*WHAT YOU SHOULD DO:* Could you reproduce only the entries from the start through the line holding "34: (462, 445)", inclusive, with "top-left" changed to "upper-left" and everything else left as is?

[RECORDS FOR THIS TASK]

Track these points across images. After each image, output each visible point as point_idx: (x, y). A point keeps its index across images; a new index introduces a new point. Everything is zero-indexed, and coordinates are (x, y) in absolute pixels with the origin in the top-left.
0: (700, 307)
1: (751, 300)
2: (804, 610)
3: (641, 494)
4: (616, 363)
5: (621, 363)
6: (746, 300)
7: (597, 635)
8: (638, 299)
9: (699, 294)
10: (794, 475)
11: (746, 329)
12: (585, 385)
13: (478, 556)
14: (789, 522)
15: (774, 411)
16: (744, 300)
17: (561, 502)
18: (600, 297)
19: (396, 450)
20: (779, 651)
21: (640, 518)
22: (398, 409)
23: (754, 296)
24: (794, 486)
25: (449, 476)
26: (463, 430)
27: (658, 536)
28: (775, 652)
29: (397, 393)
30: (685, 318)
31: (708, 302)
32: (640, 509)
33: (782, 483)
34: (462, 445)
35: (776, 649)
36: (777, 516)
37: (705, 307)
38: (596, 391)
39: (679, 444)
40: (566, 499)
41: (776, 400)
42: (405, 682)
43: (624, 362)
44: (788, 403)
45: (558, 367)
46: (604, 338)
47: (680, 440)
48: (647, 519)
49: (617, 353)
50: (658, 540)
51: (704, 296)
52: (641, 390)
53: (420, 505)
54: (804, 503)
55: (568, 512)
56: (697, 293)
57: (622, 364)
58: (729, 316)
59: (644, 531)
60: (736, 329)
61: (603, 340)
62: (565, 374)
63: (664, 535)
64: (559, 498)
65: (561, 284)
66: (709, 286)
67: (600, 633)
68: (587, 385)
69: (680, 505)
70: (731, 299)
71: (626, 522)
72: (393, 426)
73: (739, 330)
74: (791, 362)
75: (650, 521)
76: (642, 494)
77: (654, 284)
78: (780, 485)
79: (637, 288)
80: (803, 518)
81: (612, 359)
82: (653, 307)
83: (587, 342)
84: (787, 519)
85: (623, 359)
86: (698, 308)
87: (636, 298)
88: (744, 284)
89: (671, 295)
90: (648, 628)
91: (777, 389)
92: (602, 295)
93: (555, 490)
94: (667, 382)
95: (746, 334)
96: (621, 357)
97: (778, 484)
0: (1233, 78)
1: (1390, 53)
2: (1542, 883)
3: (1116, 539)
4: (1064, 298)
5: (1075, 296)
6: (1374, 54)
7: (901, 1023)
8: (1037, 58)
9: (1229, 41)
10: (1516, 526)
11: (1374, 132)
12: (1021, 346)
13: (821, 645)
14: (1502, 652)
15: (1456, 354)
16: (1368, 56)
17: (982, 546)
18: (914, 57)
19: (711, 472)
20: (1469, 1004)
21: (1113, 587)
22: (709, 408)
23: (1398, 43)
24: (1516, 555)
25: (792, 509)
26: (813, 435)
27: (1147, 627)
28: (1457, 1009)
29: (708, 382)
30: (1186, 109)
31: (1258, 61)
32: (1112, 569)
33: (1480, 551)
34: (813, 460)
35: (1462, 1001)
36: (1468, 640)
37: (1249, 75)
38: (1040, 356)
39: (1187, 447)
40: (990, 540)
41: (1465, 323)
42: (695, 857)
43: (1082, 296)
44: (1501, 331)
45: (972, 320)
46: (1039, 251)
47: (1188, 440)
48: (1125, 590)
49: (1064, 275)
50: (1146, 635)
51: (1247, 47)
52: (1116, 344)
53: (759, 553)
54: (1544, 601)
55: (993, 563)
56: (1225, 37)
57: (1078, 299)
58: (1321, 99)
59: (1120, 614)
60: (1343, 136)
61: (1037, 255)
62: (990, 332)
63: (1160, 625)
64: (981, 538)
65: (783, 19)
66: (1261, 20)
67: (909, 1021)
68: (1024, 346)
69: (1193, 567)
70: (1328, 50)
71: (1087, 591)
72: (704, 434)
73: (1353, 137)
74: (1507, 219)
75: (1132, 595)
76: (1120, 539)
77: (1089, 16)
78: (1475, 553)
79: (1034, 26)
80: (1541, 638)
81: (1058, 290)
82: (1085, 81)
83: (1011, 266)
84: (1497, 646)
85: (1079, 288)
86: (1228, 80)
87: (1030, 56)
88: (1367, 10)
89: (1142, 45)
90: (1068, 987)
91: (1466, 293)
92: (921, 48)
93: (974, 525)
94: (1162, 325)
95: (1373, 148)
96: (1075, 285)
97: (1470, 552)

[/RECORDS FOR THIS TASK]

*RESPONSE FOR THIS EXERCISE:*
Track these points across images. After each image, output each visible point as point_idx: (x, y). A point keeps its index across images; a new index introduces a new point. Everything is zero-indexed, and coordinates are (x, y) in absolute pixels with the origin in the upper-left.
0: (700, 307)
1: (751, 300)
2: (804, 610)
3: (641, 494)
4: (616, 363)
5: (621, 363)
6: (746, 300)
7: (597, 635)
8: (638, 299)
9: (699, 294)
10: (794, 475)
11: (746, 329)
12: (585, 385)
13: (478, 556)
14: (789, 522)
15: (774, 411)
16: (744, 300)
17: (561, 502)
18: (600, 297)
19: (396, 450)
20: (779, 651)
21: (640, 518)
22: (398, 409)
23: (754, 296)
24: (794, 486)
25: (449, 476)
26: (463, 430)
27: (658, 536)
28: (775, 652)
29: (397, 393)
30: (685, 318)
31: (708, 302)
32: (640, 509)
33: (782, 483)
34: (462, 445)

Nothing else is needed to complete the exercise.